**CHECK YOUR UNDERSTANDING**:
1. What does the aeroacoustics module description give as the specific aim of the module?
2. Echo the aeroacoustics module description word for word, starting with "Practical, subject specific" and going on through "generation problems (Level M only)".
3. Carry on the aeroacoustics module description from its last line.

**SOURCE PASSAGE**:

Engineering and the Environment, University of Southampton

Knowledge and understanding
Having successfully complete the module, you will be able to

• Discuss the generation and propagation of sound in fluids.
• Explain the principle of the Lighthill Acoustic Analogy, and how this is related to sound generated by turbulent flows.
• Explain how scaling laws may be derived (for some simple examples), and to interpret these.
• Explain how mean flow and boundaries can affect sound generation and propagation.
• Apply aeroacoustics theory to new problems (level M only).
• Understanding of some of the current state-of-the-art research in aeroacoustics (level M only)

Cognitive (thinking) skills
Having successfully completed the module, you will be able to

• Recognise "aeroacoustics" problems
• Analyse aeroacoustics problems and select appropriate methods for solution of the problems
• Assess whether the complexity of a problem in aeroacoustics may be reduced, e.g., by the use of scaing laws
• Improved ability to read and interpret scientific textbooks and papers related to aeroacoustics (level M only),

Practical, subject specific skills
Having successfully completed the module, you will be able to

• Recognise and define terms specific to aeroacoustics
• Use relevant mathematical methods to solve problems in aeroacoustics
• Link teory related to fluid dynamics and acoustics
• Synthesise theory from different fields of study (e.g., fluid dynamics, acoustics, mathematical methods)
• Model complex noise generation problems (Level M only)
• Appreciate the difficulties associated with modelling aeroacoustic problems (Level M only).

Key transferable skills

• Write computer programs and reports
• Apply critical analysis and evaluation skills
• Ability to read, understand and interpret scientifc papers
• Synthesise information from a range of sources
• Communicate clearly in written reports

The specific aim of this module is to introduce some of the fundamental theory of aeroacoustics.

Also, a more general aim (as stated by the University Learning and Teaching Strategy) is the pursuit of scholarship, leading to highly employable graduates who are able to be responsible for their own learning.

• To define "aeroacoustics"
• To review (relevant) theory of fluid dynamics and acoustics
• To explain how aeroacoustics is linked to fluid dynamics
• To introduce some of the fundamental theory of aeroacoustics, by utilising relevant theory of fluid dynamics and acoustics
• To describe some applications of aeroacoustics
• To explain how to apply relevant mathematical methods to solve problems in aeroacoustics
• To provide the basis for students to be able to conduct research in aeroacoustics

• What is aeroacoustics?

Saved entries:
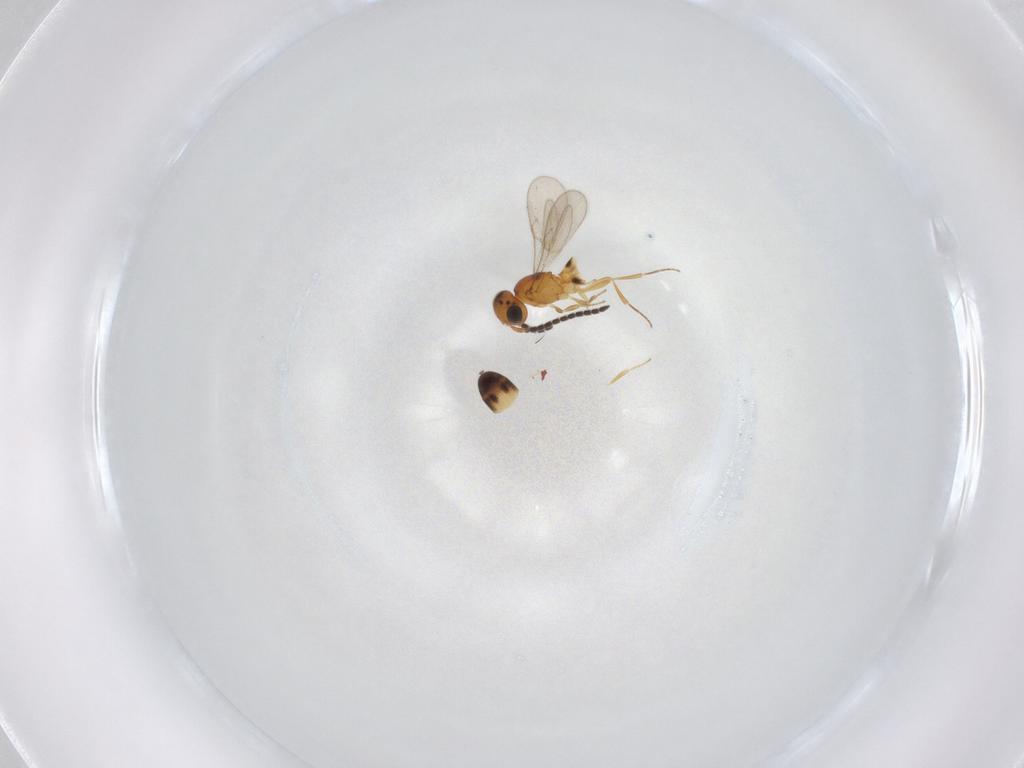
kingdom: Animalia
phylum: Arthropoda
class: Insecta
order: Hymenoptera
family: Scelionidae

**SOLVED PROBLEMS**:
1. To introduce some of the fundamental theory of aeroacoustics.

2.
Practical, subject specific skills
Having successfully completed the module, you will be able to

• Recognise and define terms specific to aeroacoustics
• Use relevant mathematical methods to solve problems in aeroacoustics
• Link teory related to fluid dynamics and acoustics
• Synthesise theory from different fields of study (e.g., fluid dynamics, acoustics, mathematical methods)
• Model complex noise generation problems (Level M only)

3.
• Review of unsteady fluid flow
• Derivation of the acoustic wave equation and its solutions (Green's functions)
• The effect of flow on sound sources<
li>Lighthill's Acoustic Analogy
• Application of Lighthill's Acoustic Analogy to turbulent flows; scaling laws.
• The effect of boundaries.

Up to three lectures per week. Two lectures per week will be used to present the theory and worked examples. (Typically, the lecture notes will be available in electronic format.) The remaining lecture will be used for a problems class.

Private study: students are expected to consult relevant textbooks and research papers (M level only), in order to further research the information and theory explained during lectures.

Problems sheets will be provided which contain exercises similar to the worked examples presented during the lectures. These will be backed up (as required) by problems classes. Also, solutions to the exercises will be provided.

At the start of the module, these problems classes will be used to assist with problems related to the necessary mathematical methods, fluid dynamics and acoustics theory which is used on this course. This extra support should assist students who are less familiar with some of this theory.

Revision lectures at the end of the course should provide additional time to discuss typical examples of exam questions.

A coursework assignment will require you to apply some of the aeroacousics theory presented in the lectures to a practical problem. This is likely to require some simple computer programming, and further reading, in addition to using the material provided during the lecture.